The irony is that time and again the regional parties have shown that they like to live in their cocoon, and generally do not like to move out of their comfort zones. Wittingly or unwittingly, they have left the national issues in the domain of the Centre, with the ruling party lording over it.

Besides the Shiv Sena and to some extent the Samajwadi Party, hardly any party, besides the Congress, has taken a position on the incursions.

The Aam Aadmi Party was not even invited to the all-party meeting. The Congress, rightly or wrongly, did raise some searching questions. The Left parties may be inconsequential, but they did raise hard questions.
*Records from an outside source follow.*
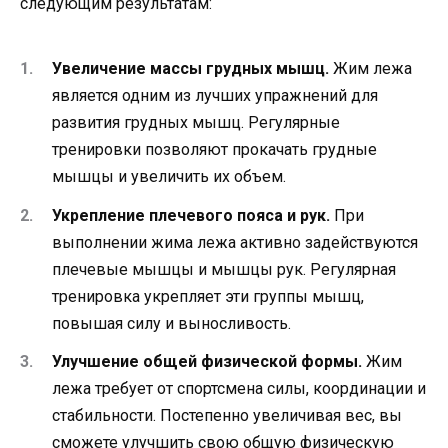
следующим результатам:
Увеличение массы грудных мышц.
Жим лежа
является одним из лучших упражнений для
развития грудных мышц. Регулярные
тренировки позволяют прокачать грудные
мышцы и увеличить их объем.
Укрепление плечевого пояса и рук.
При
выполнении жима лежа активно задействуются
плечевые мышцы и мышцы рук. Регулярная
тренировка укрепляет эти группы мышц,
повышая силу и выносливость.
Улучшение общей физической формы.
Жим
лежа требует от спортсмена силы, координации и
стабильности. Постепенно увеличивая вес, вы
сможете улучшить свою общую физическую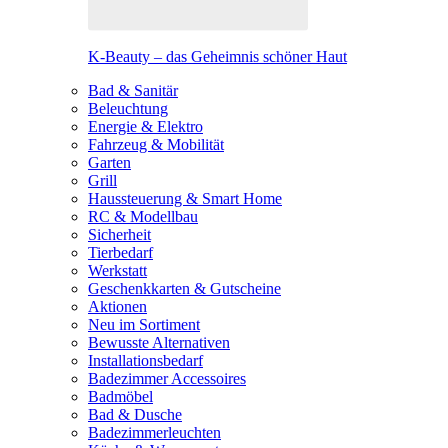
K-Beauty – das Geheimnis schöner Haut
Bad & Sanitär
Beleuchtung
Energie & Elektro
Fahrzeug & Mobilität
Garten
Grill
Haussteuerung & Smart Home
RC & Modellbau
Sicherheit
Tierbedarf
Werkstatt
Geschenkkarten & Gutscheine
Aktionen
Neu im Sortiment
Bewusste Alternativen
Installationsbedarf
Badezimmer Accessoires
Badmöbel
Bad & Dusche
Badezimmerleuchten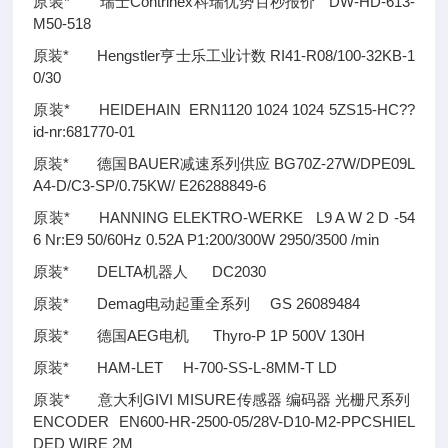
原装* 瑞士Contrinex科瑞优势百秒报价 DW-HD-613-
M50-518
原装* Hengstler亨士乐工业计数 RI41-R08/100-32KB-1
0/30
原装* HEIDEHAIN ERN1120 1024 1024 5ZS15-HC
??
id-nr:681770-01
原装* 德国BAUER减速系列供应 BG70Z-27W/DPE09L
A4-D/C3-SP/0.75KW/ E26288849-6
原装* HANNING ELEKTRO-WERKE L9 A W 2 D -54
6 Nr:E9 50/60Hz 0.52A P1:200/300W 2950/3500 /min
原装* DELTA机器人 DC2030
原装* Demag电动起重全系列 GS 26089484
原装* 德国AEG电机 Thyro-P 1P 500V 130H
原装* HAM-LET H-700-SS-L-8MM-T LD
原装* 意大利GIVI MISURE传感器 编码器 光栅尺系列
ENCODER EN600-HR-2500-05/28V-D10-M2-PPCSHIEL
DED WIRE 2M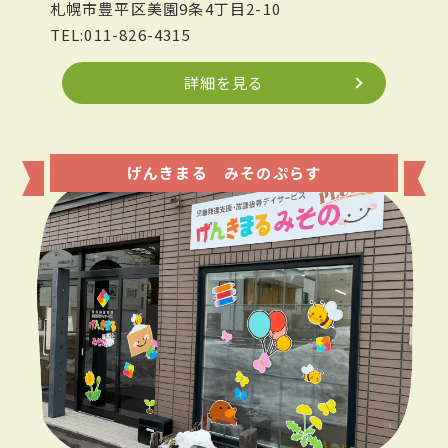
札幌市豊平区美園9条4丁目2-10
TEL:011-826-4315
詳細を見る
げんきまる みそのぷらす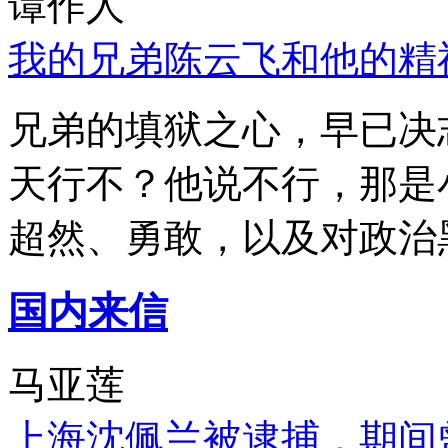
谭作人
我的兄弟陈云飞和他的精
兄弟的填狱之心，早已决
天行不？他说不行，那是
超然、勇敢，以及对政治
国内来信
马亚莲
上海沈佩兰被逮捕，期间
The job of the Opposition in a parliamentary democracy is to oppose, expose and depose. The trend seen since the saffron surge of May 2014 is that most of the regional parties want to be the loyal Opposition.

The BJP’s politics under Prime Minister Narendra Modi and home minister Amit Shah have made the regional parties wary, despite the fact that the BJP is gradually losing ground as seen in state polls in Haryana, Maharashtra, Delhi and Jharkhand, even after achieving a spectacular comeback at the Centre in May last year.

All in all, the regional parties will have to change their style and narrative in the coming years to avert growing marginalisation at the national level, where the Congress has remained a laggard for the last six years.

Prime Minister Narendra Modi had once caustically shown his disdain for any Third Front experiment, insisting that it would turn India into a third-rate nation.